- Trecho do documento

○ ○ ○ ○ ○

Wittenberg University e Eu


Se vocês me conhecem ou leram a página da nossa equipe, sabem que estou matriculada e prestes a começar aulas na Universidade de Nova Iorque (mais comum e belamente referida como NYU) (fica aqui a explicação da sigla, porque nunca mais vou chamar de “Universidade de Nova Iorque”). Se não, ficam sabendo agora. Yay!

O processo de seleção pra faculdades americanas é bem diferente das brasileiras. Não existe vestibular, obviamente. Os alunos são julgados individualmente por cada universidade em cinco grandes categorias: histórico escolar ao longo do Ensino Médio, testes gerais (como se fosse o nosso ENEM), extra-curriculares, cartas de recomendação de professores, e por fim redações entregues na inscrição. Pode parecer infinitamente mais complicado que um simples vestibular, mas não é bem assim. O processo é bem longo e cada passo tem seu tempo, então com um bom planejamento adiantado dá pra passar por tudo sem arrancar muitos fios de cabelo.

○ ○ ○ ○ ○

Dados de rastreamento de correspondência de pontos
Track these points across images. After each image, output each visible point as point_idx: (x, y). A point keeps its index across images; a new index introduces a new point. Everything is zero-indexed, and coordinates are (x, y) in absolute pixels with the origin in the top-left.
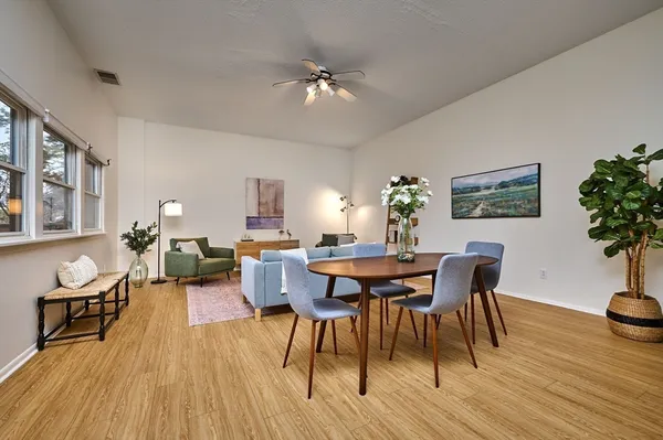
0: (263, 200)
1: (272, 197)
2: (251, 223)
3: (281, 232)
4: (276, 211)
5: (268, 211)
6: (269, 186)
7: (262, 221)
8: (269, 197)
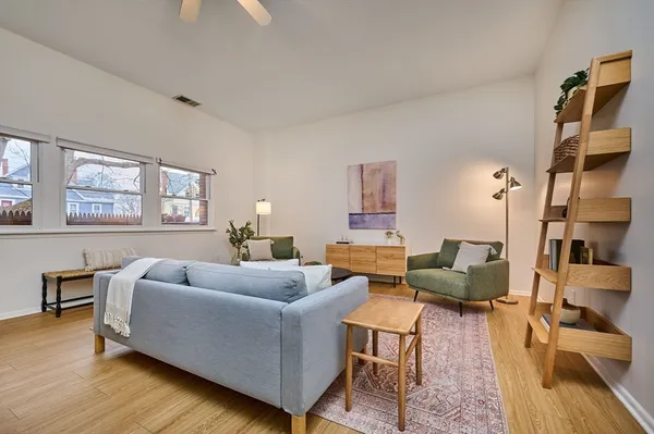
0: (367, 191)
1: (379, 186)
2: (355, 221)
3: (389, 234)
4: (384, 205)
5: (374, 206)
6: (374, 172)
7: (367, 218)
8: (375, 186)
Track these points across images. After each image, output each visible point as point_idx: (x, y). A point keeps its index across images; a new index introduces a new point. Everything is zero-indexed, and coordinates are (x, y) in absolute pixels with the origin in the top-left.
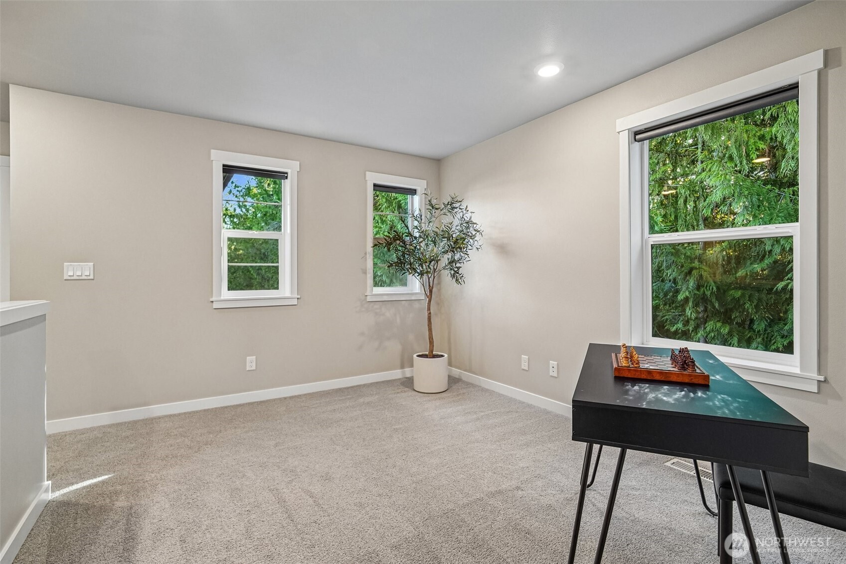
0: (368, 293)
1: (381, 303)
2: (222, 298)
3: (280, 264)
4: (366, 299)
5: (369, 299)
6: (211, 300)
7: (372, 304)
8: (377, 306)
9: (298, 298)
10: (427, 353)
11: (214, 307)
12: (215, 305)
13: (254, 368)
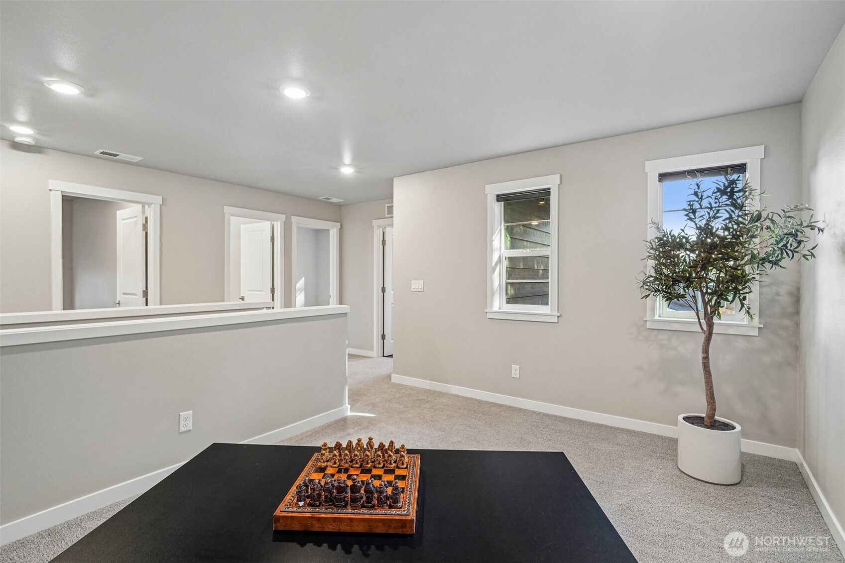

○ ○ ○ ○ ○

- Exercícios
• a. Segundo o trecho sobre a seleção para faculdades americanas, quais são as cinco categorias em que cada universidade avalia os alunos?
• b. Prossiga com o texto sobre a seleção para faculdades americanas, começando logo após a última frase apresentada.

- Respostas por item
• a. Histórico escolar ao longo do Ensino Médio, testes gerais, extra-curriculares, cartas de recomendação de professores e redações entregues na inscrição.

• b.
Uma das maiores diferenças, pra mim, foi o envolvimento com a internet. Os alunos se inscrevem em diversos sites, alguns oficiais (pra se inscrever nos testes à la ENEM, por exemplo), outros nem tanto (fóruns pra medir chances de entrar na faculdade Blablá, por exemplo). O mais fascinante é que os sites oficiais têm permissão de distribuir as informações dos alunos (e-mail, notas nos testes, interesses em geral) para faculdades, que em torno passam a contatar alunos que desejam. Na verdade, nem é necessariamente um desejo de ter o aluno na faculdade, e sim que ele se inscreva, já que a maioria cobra uma taxa (por volta de 60 dólares) por inscrição. Parece estranho, intromissivo, ganancioso? É por aí mesmo, mas acima de tudo é hilário.

Essa onda de e-mails é bem, bem comum. Lá por agosto e setembro eu recebia uns quatro por dia, a grande maioria de faculdades pequenas e sem grande prestígio desesperadas por uma aluna brasileira pra poderem demonstrar tão grande diversidade étnica/geográfica. Olha, não estou desmerecendo essas faculdades, mas o negócio é que elas... não se levavam bem a sério. Vocês já vão entender o que eu quero dizer com isso.

No começo era bem emocionante, sabe? “Uau, tem alguém em algum lugar super interessado pelo meu perfil! Eu sou desejada! Eu sou vista como genial, como fascinante, como especial!” E de vez em quando aquele nome famoso me mandava um e-mail (sempre completamente genérico, claro)—Harvard adoraria ler sua application, Columbia manda seus regards, UChicago incentiva seu esforço, etc. Mas aí algumas faculdades insistiam repetitivamente, e começava a ficar cansativo. E bizarro. Bem bizarro.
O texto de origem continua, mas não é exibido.